A peine les tours d’eau terminés, une partie des habitants de l’île ont eu le temps d’avaler une citronnade que déjà leur robinet était à sec. « En raison de pannes sur l’usine de dessalement de Petite Terre », indiquaient les communiqués de la SMAE qui imposait de disposer de l’eau courante un soir sur deux dans le secteur Nord-Est Koungou, Majicavo Lamir, Majicavo Koropa, Mandzarsoa, Doujani et Petite Terre. Les deux pompes de remplacement alimentant l’ancienne usine étant arrivées ce lundi, elle a pu de nouveau être productive. Quant à la nouvelle usine, elle doit recevoir 3 NIROBOX, permettant le traitement des eaux. « Le niveau de production en dessalement devrait atteindre les 2.000 m3 d’avant la panne », nous rapporte Ibrahim Aboubacar, Directeur des services du Syndicat Mixte d’Eau et d’Assainissement de Mayotte (SMEAM).
Problème, depuis la fin des tours d’eau liés à la pénurie de la fin 2020, la consommation qui avait chuté à 34.000 m3, a repris son rythme de croisière et même au delà, « nous dépassons régulièrement les 36.000 m3 ». Or, 36.000m3, c’est quasiment à la virgule prés le volume de production, toutes sources confondues.
La preuve que tout n’est pas revenu à la normale, les robinets des régions du sud sont toujours alternativement coupés en raison de l’insuffisante capacité des réservoirs de stockage. De Tsoundzou II à Kani Keli en passant par Chirongui et Sada, les habitants sont victimes de sous-investissement dans les infrastructures de la précédente équipe du SMEAM, en rapport avec la croissance de la population. Ça urge donc. « Ce sont les réservoirs de tête de Ongoujou et Chiconi qui posent problème. Ils desservent le sud de Mayotte. Ces travaux sont inscrits dans le Schéma directeur sur l’eau en cours de budgétisation pour l’année 2021. Ils ne sont pas encore financés », rapporte encore Ibrahim Aboubacar. Le montant de 120 millions d’euros de travaux avait été estimé en décembre par le SMEAM.
Deux nouveaux forages dans le Nord
Ces coupures sont quasiment automatiques dès que les tensions production/consommation se font jour, « il faut trouver une solution pour rétablir ce rapport. »
Du côté de la consommation, les variables d’ajustement s’appellent tours d’eau, recherche des fuites et kits hydro-économes. Si les premiers sont à l’étude, les secondes sont en cours, et les 3ème insatisfaisants : « Les kits distribués au CCAS n’ont pas été répercutés aux habitants. Il faut mettre en place une organisation adaptée ».
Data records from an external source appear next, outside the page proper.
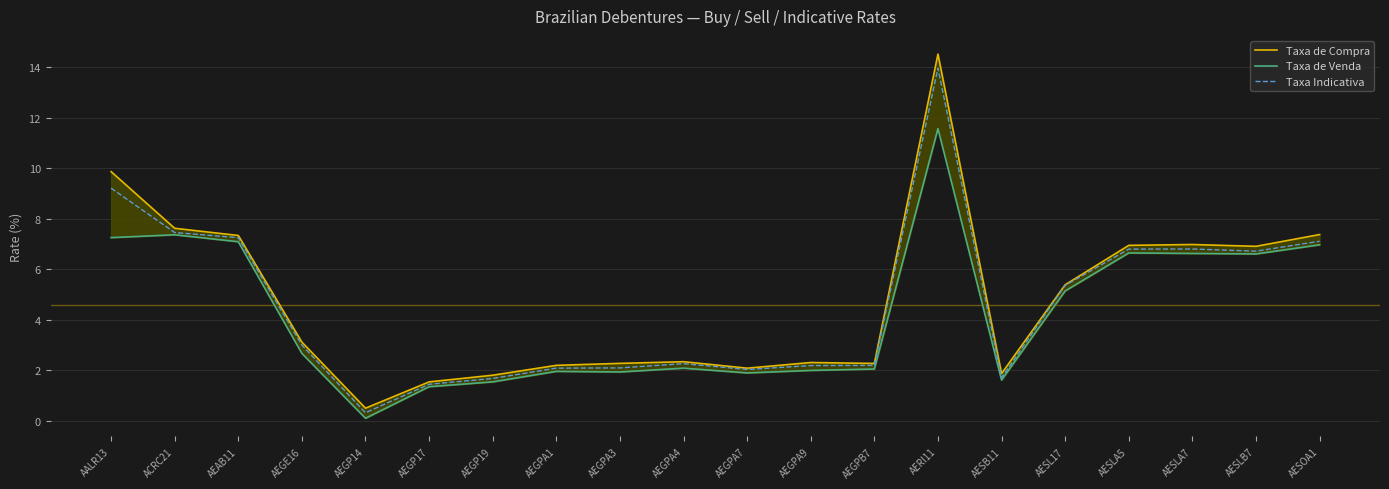

Rank the series by their average value, from highest to lowest.

Taxa de Compra, Taxa Indicativa, Taxa de Venda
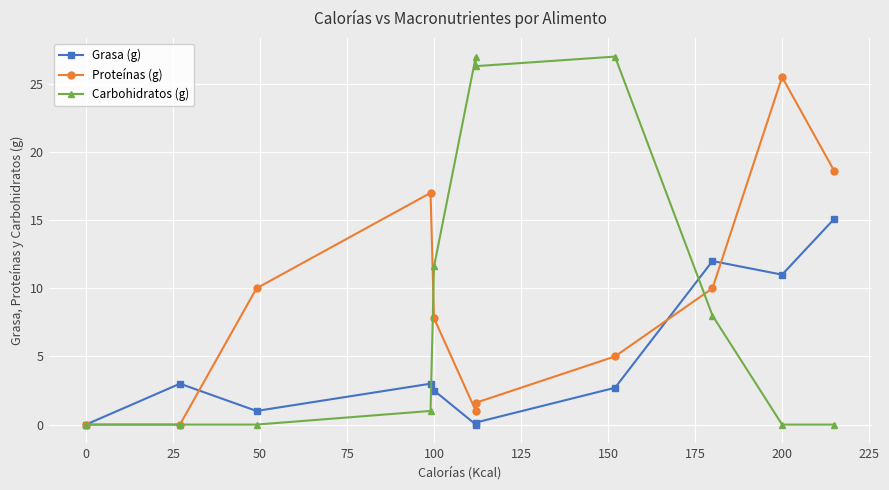

What is the average value of the Grasa (g) series?

4.6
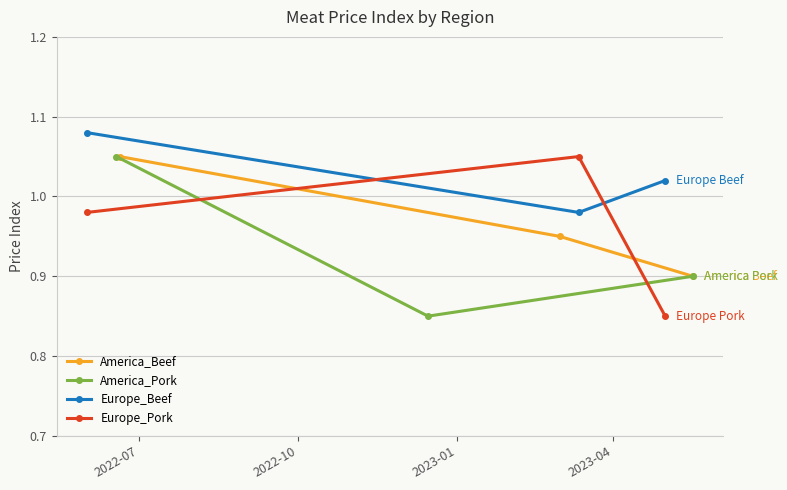

How many lines are shown in the chart?

4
Du côté de la production, et en attendant que la 3ème retenue collinaire préconisée depuis plusieurs années, voit son 1er coup de pelle, de bonnes nouvelles sont annoncées. Dans le Nord. « Deux nouveaux forages sont opérationnels, à Kawéni, opérationnels depuis la semaine dernière avec 800m3/jour, et à Majimbini, avec 300m3/jour. Ça participe à remédier à la situation dans le Nord. » Sur l’ensemble de l’île, 22 forages sont en exploitation, dont deux seulement se trouvent dans le Sud. « C’est lié à la topographie de l’île, et il pleut davantage au Nord », permettant aux nappes phréatiques de se charger. Un 3ème forage sera fonctionnel à Miréréni, en plus de Dapani et Mronabeja.
Contrairement aux retenues collinaires, les forages ne sont pas interconnectés, ne permettant donc pas de transférer l’eau d’une région à l’autre.
C’est peu de dire si le mécontentement fleurit chez les habitants. Face à la grogne sociale, le syndicat des eaux avait convié les associations de consommateurs en décembre. Elles avaient fait remonter la « double peine », de factures salées alors que les foyers devaient s’approvisionner en packs d’eau pour pallier la mauvaise qualité du liquide lors de la remise en eau. « Nous conseillons de ne pas la consommer dans la demi-journée suivant », leur avait-on dit. La mention « laisser couler le robinet jusqu’à ce qu’elle soit claire » est aussi un vecteur de gaspillage. La communication est à revoir, en préconisant par exemple de d’utiliser cette eau à des tâches ménagères.
D’autre part, l’apport de citernes ou de rampes d’eau pour garantir l’approvisionnement des habitants serait la bienvenue.
La population ne pouvant que croitre, et dans un contexte où le lavage des mains est devenu une urgence sanitaire, les acteurs doivent accroitre la production, en misant au plus vite sur l’équivalent du Plan d’urgence eau. Et s’y tenir cette fois.